Finnish hardrock/metal band Lordi was in North America in February 2017 on tour supporting their September 2016 release of Monstereophonic (Theaterror vs. Demonarchy). I had the chance to chat with keyboardist, Hella while they were in Seattle and also covered their show (read about the show here). Check out the interview with Hella below.
YesterdazeNews: You joined the band in 2012, why did you decide to join Lordi?
Hella: It was a privilege that I was even asked. When the phone call came asking if I would be interested, I didn’t need to even think 2 seconds to answer them. I had played in a few garage bands and then to get a call from a band asking if you want to tour the world, it’s every musicians dream. Like, straight from the garage to the international stage, I didn’t have to think about it.
YDN: What were you doing before the garage bands? Did you go through any classical training?
Hella: I played classical piano from the age of 4 until I was a teenager. Then I stopped taking piano lessons and for years forgot music completely. Then I was somewhere in my early 20’s when I realized I could play keyboard. I was listening to metal music and I was like, “there’s keyboards as well and I know how to play piano, so why not”? So then I found a band that as looking for a keyboardist and that is how it all started.
YDN: Who do you listen to when you are home in Finland?
Hella: At the moment, I listen to a lot of children’s music. I have a one and a half year old daughter so there is mostly her music at our house at the moment. Seriously, I haven’t followed the music scene in such a long time, somehow I dropped off. I have enough to do with working on our own music so in a way it is kind of… I don’t want to go see live shows on my free time. I get enough on the road. Sometimes it’s fun of course, its music. But it is so relaxing when you are not on tour to completely stay out of the music business. So listening to kid’s music is good, but my daughter loves Lordi too.
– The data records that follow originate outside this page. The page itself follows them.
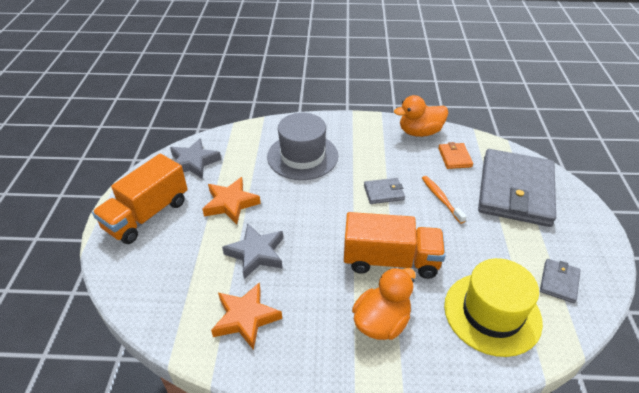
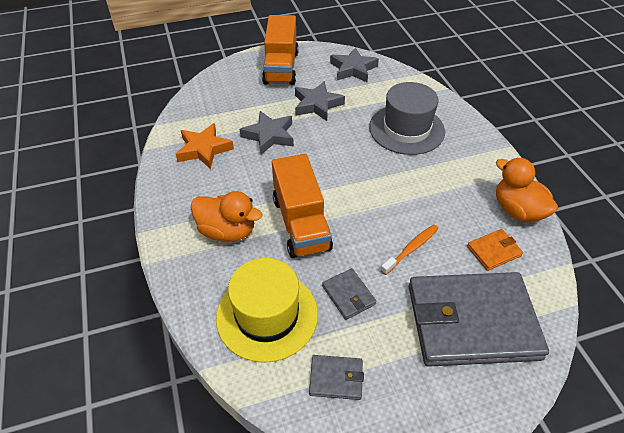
camera: 70 degrees right, 5 degrees up
orange truck [92,154,188,244] -> orange truck turned 105 degrees counterclockwise [262,15,299,85]
orange star [202,177,261,224] -> grey star [295,81,345,121]
grey wallet [364,178,405,204] -> grey wallet moved to [322,268,377,320]

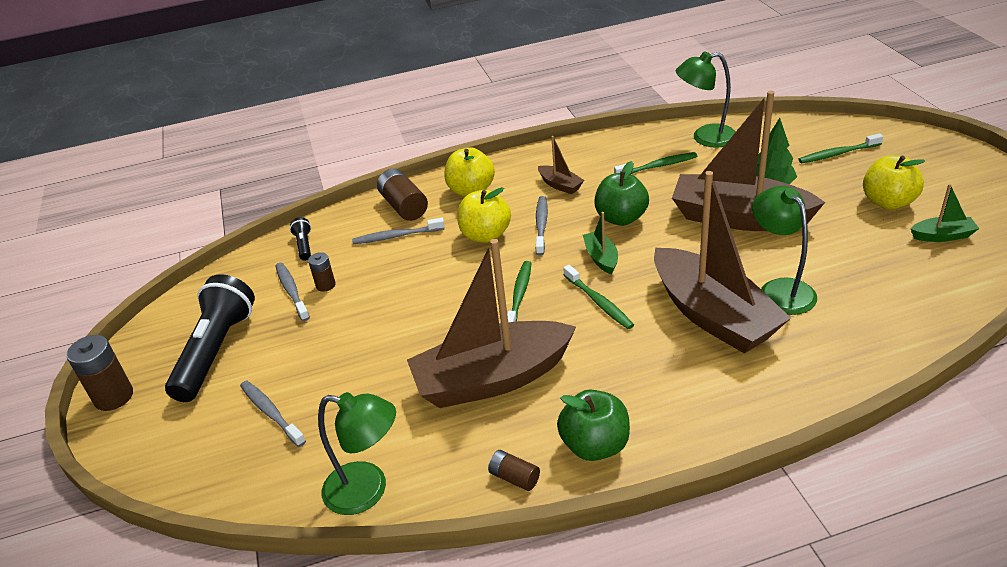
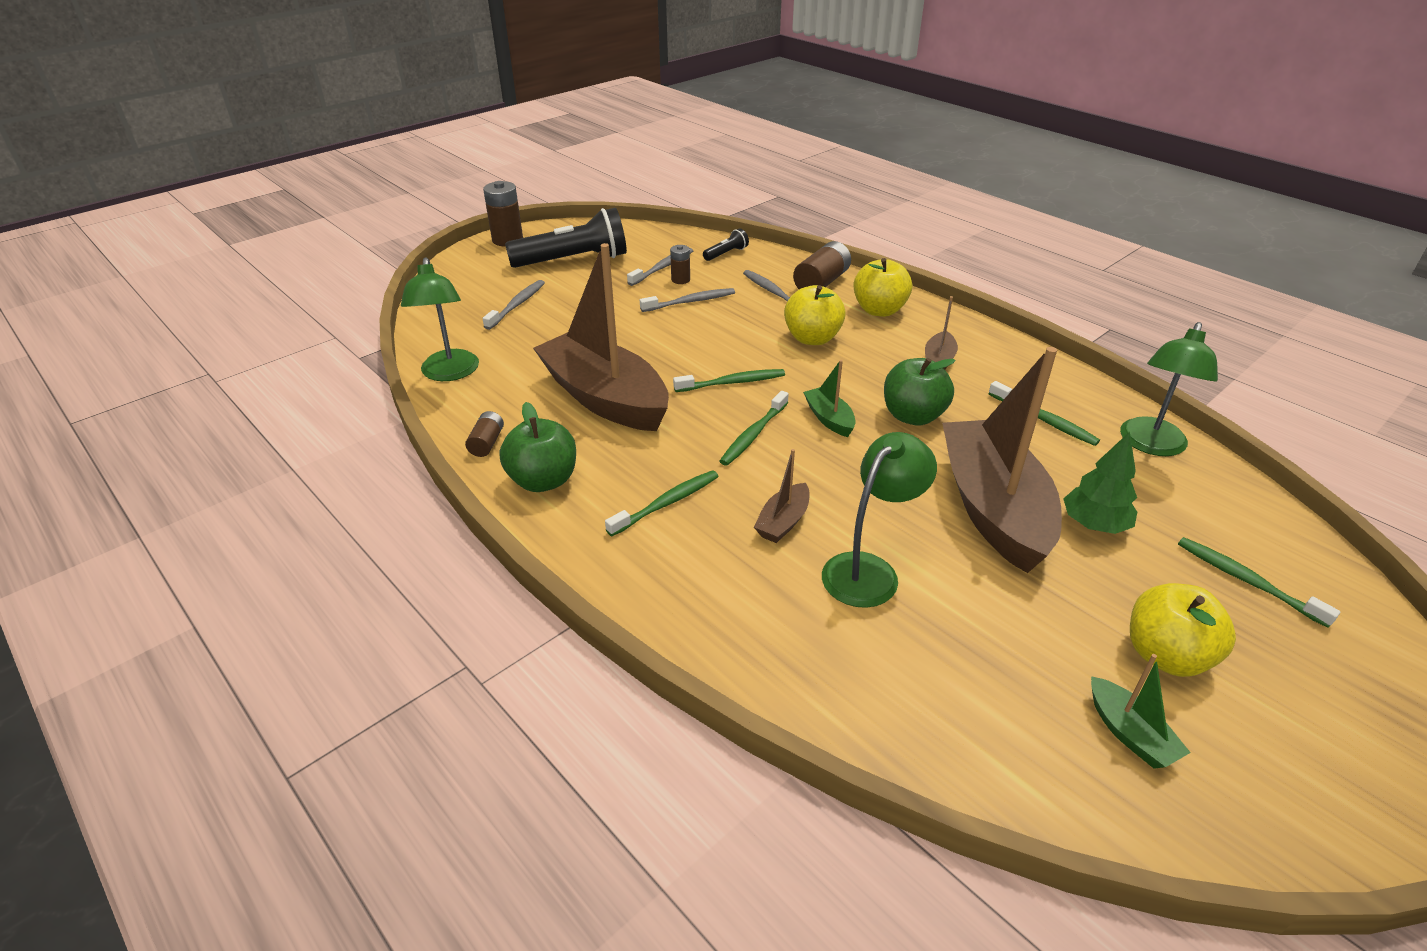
camera: 60 degrees right, 0 degrees up
grey toothbrush [535,196,548,255] -> grey toothbrush moved to [640,288,735,312]
green boat [583,212,618,275] -> green boat turned 75 degrees counterclockwise [803,360,856,437]
brown boat [654,171,791,354] -> brown boat [754,449,810,543], size x0.42
green lamp [676,52,736,148] -> green lamp turned 120 degrees counterclockwise [1120,322,1218,456]
none -> green toothbrush [605,470,719,536]

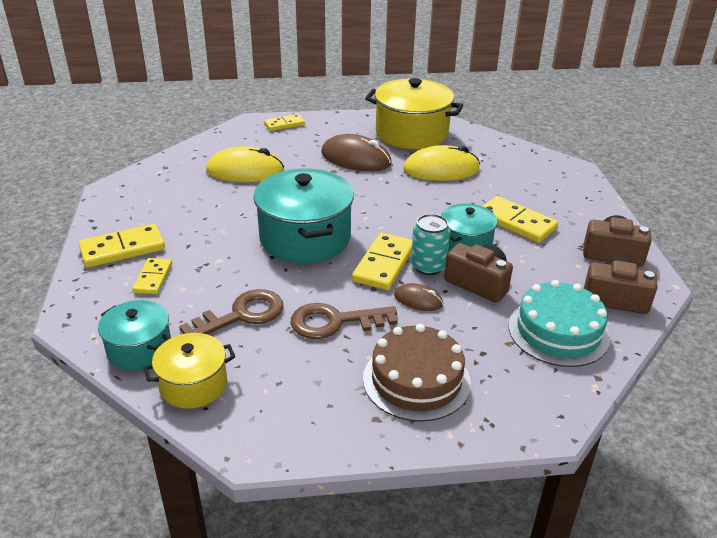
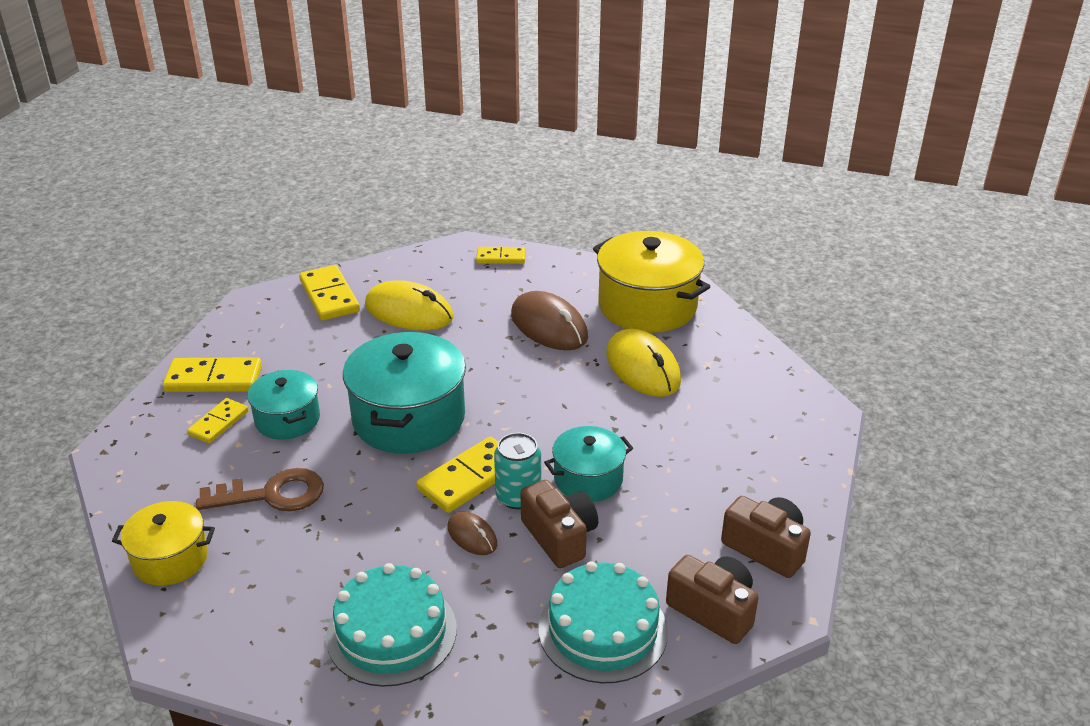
camera: 25 degrees right, 0 degrees up
turquoise pot [98,300,171,370] -> turquoise pot moved to [247,370,320,440]
brown key [290,303,398,339] -> none
brown cake [363,324,471,422] -> turquoise cake [326,563,457,687]
yellow mouse [403,145,480,181] -> yellow mouse turned 45 degrees clockwise [606,329,681,397]
yellow domino [483,196,558,243] -> yellow domino moved to [299,265,360,321]

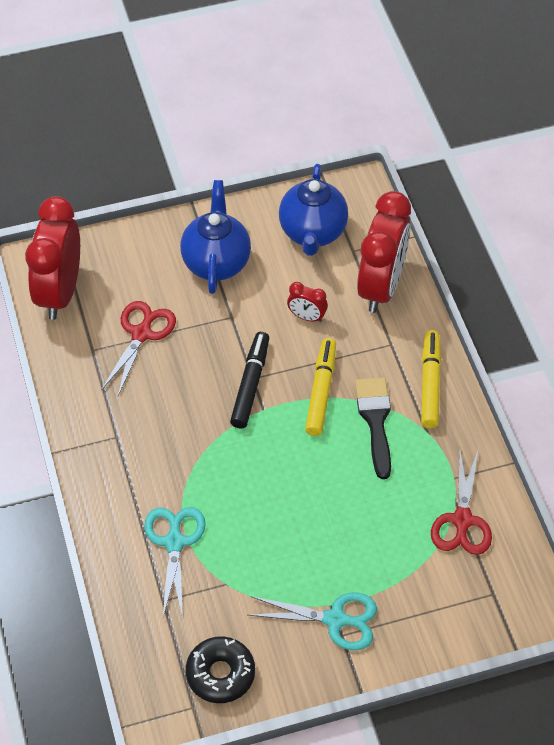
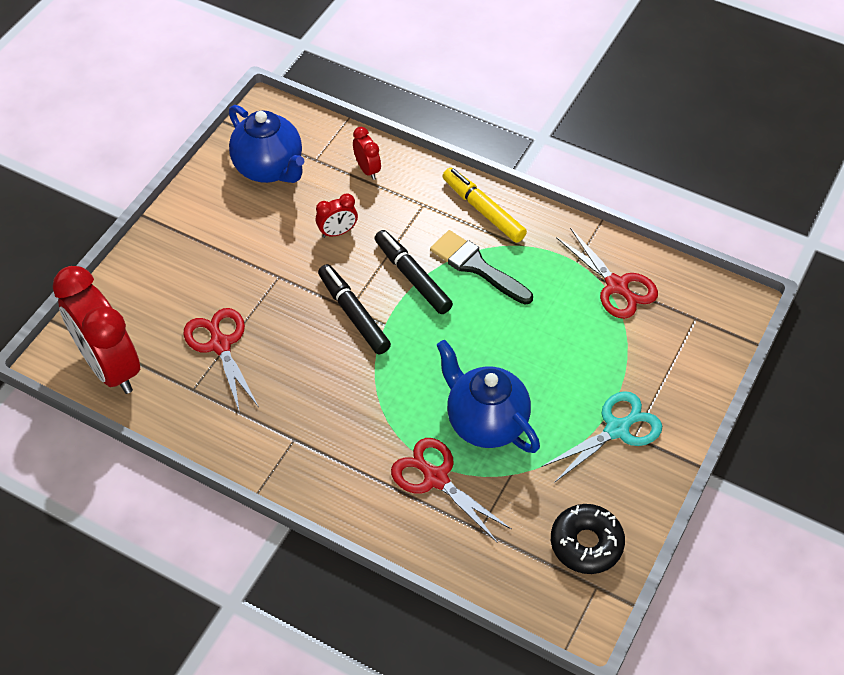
camera: 45 degrees left, 0 degrees up
turquoise scissors [144,507,206,618] -> red scissors [391,438,512,542]
blue teapot [180,180,251,294] -> blue teapot moved to [437,340,540,453]
yellow marker [305,338,336,436] -> black marker [375,230,453,314]
red clock [357,191,411,313] -> red clock [353,127,381,180], size x0.44

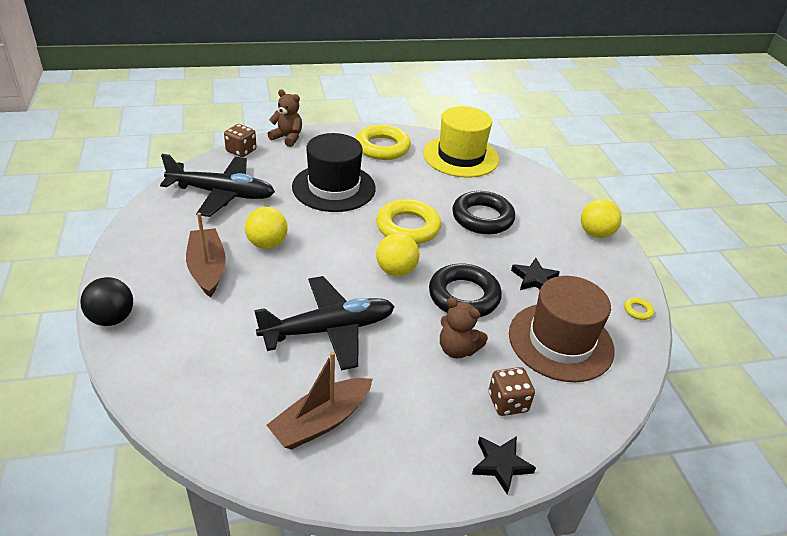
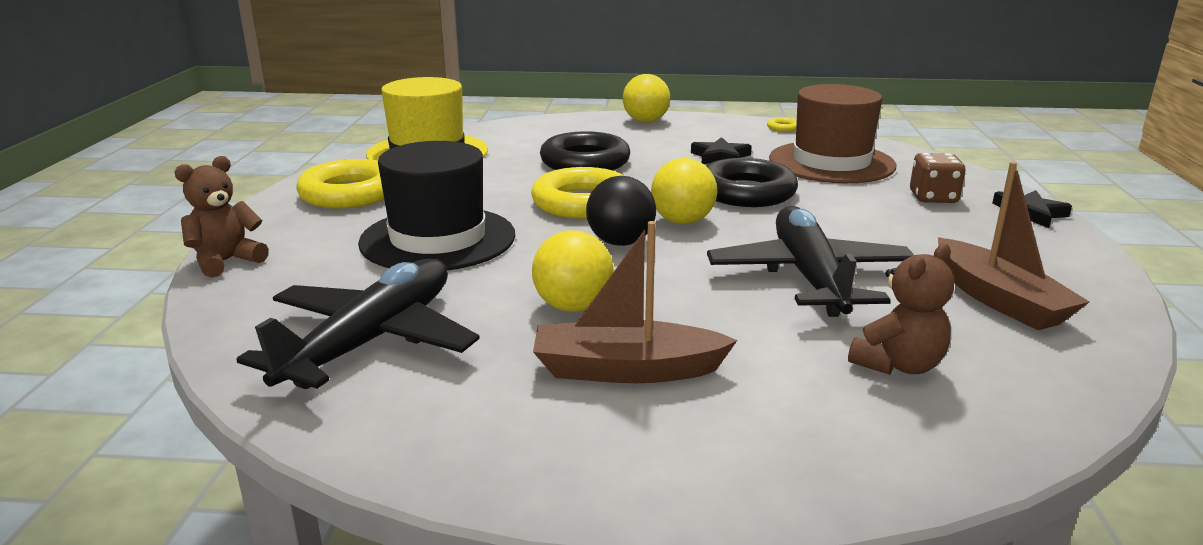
camera: 70 degrees left, 15 degrees down
black ball [80,277,133,326] -> black ball moved to [586,176,656,246]
brown dice [224,124,256,157] -> none
brown teddy bear [440,298,488,358] -> brown teddy bear moved to [848,244,954,375]

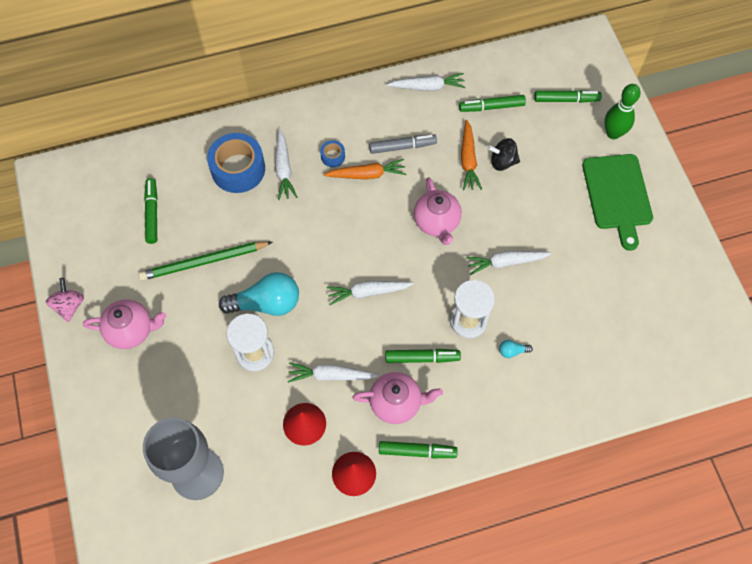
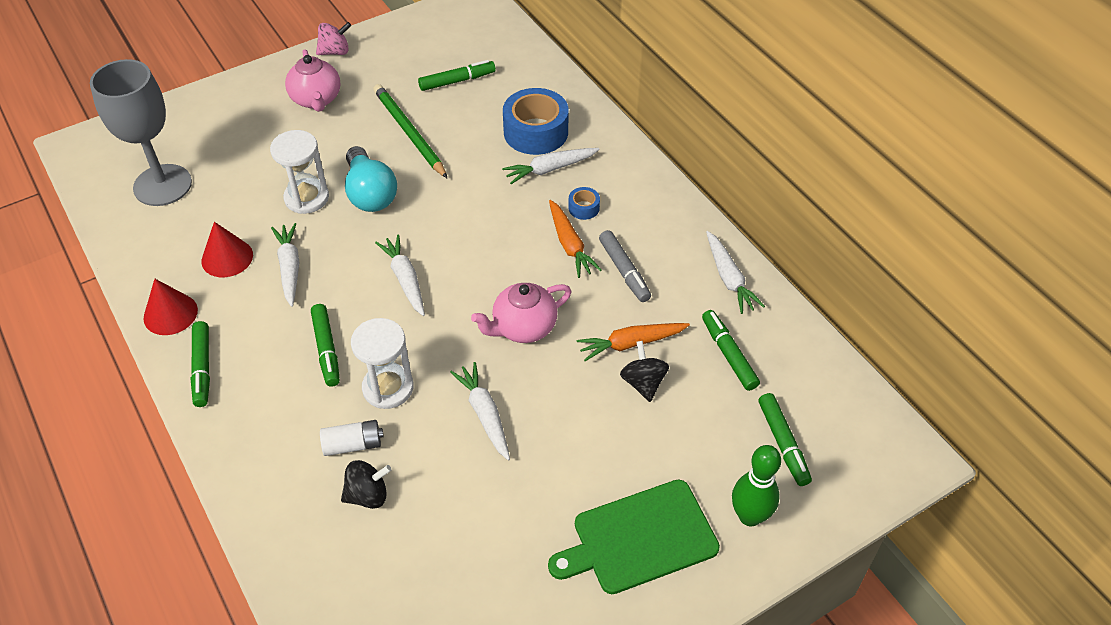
camera: 75 degrees right, 15 degrees down
pink teapot [353,372,443,424] -> none
turquoise light bulb [499,340,533,358] -> white battery [320,420,384,456]
none -> black spinning top [341,460,392,509]

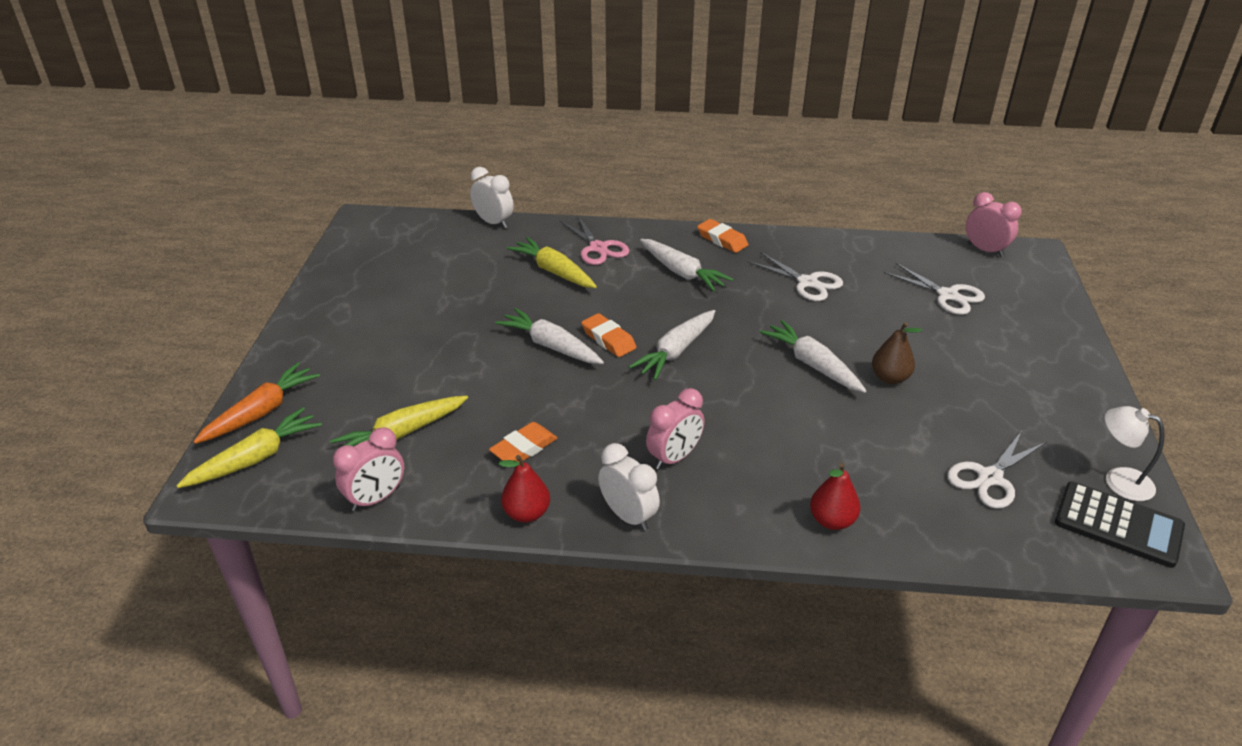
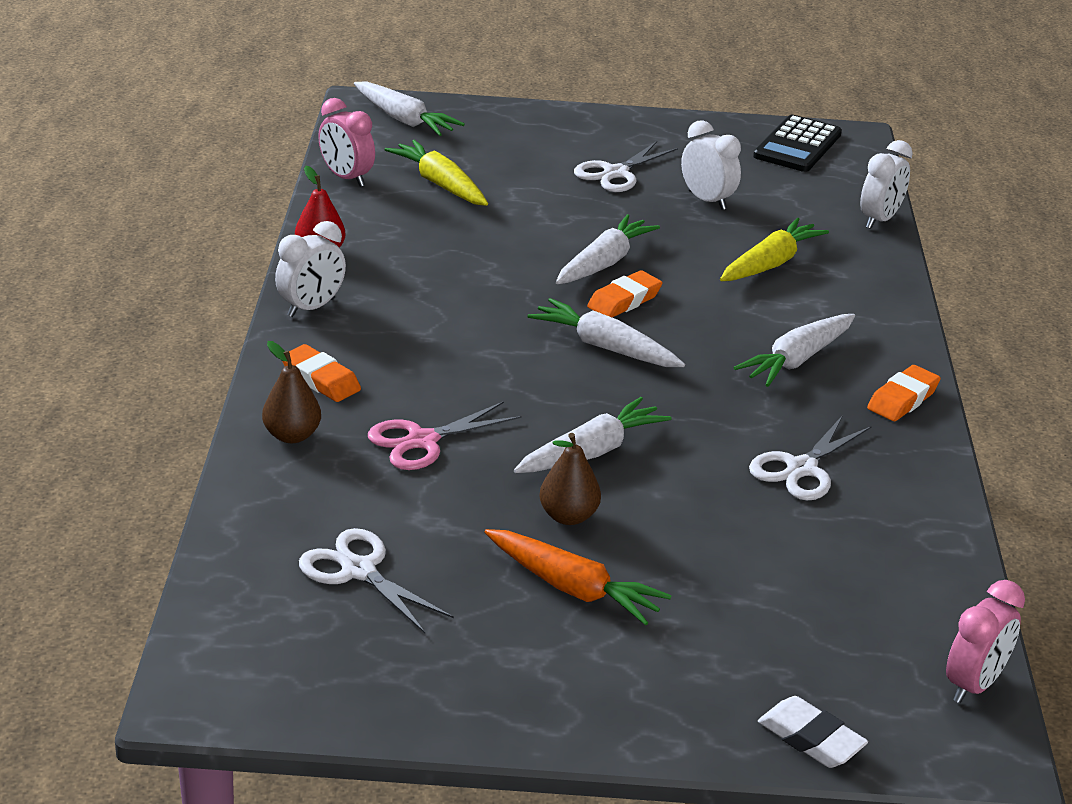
camera: 85 degrees right, 5 degrees down
yellow carrot [176,407,322,488] -> white carrot [354,81,465,136]
orange carrot [193,362,320,444] -> orange carrot moved to [484,529,672,625]
orange eraser [489,422,557,463] -> orange eraser moved to [282,344,361,402]
pink scissors [560,216,630,265] -> pink scissors moved to [368,401,522,470]
pink clock [646,388,705,470] -> none
red pear [810,463,861,530] -> brown pear [262,341,321,443]
white scissors [884,263,985,315] -> white scissors moved to [574,141,678,192]
black calculator [1055,482,1185,568] -> black calculator moved to [753,115,842,172]
white lamp [1105,406,1165,501] -> none
none -> white clock [681,120,741,210]
none -> white eraser [758,696,868,768]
YDN: What’s would you say is different on the new album from the last release?
Hella: The difference is only half of the album is the traditional Lordi hard rock music. The other half of the album, the songs come together to create a story and the music is a bit more experimental. Fortunately we’ve gotten a really good response from the fans, even the ones who are really into the old school Lordi sound. We’ve also found new fans too who didn’t like our old sound but like the new music.
YDN: I recognize more of a symphonic sound with the new album than previous albums. The USA is just starting to catch up with the symphonic scene that is so popular across Europe.
Hella: You can see that everything ties in together. Mr. Lordi writes the music and everything that surrounds him affects the writing. So you can see the new music is a new era of Lordi, but not purposely trying to change the sound, he writes what he feels.
YDN: What’s it like for you touring, especially having a small child at home?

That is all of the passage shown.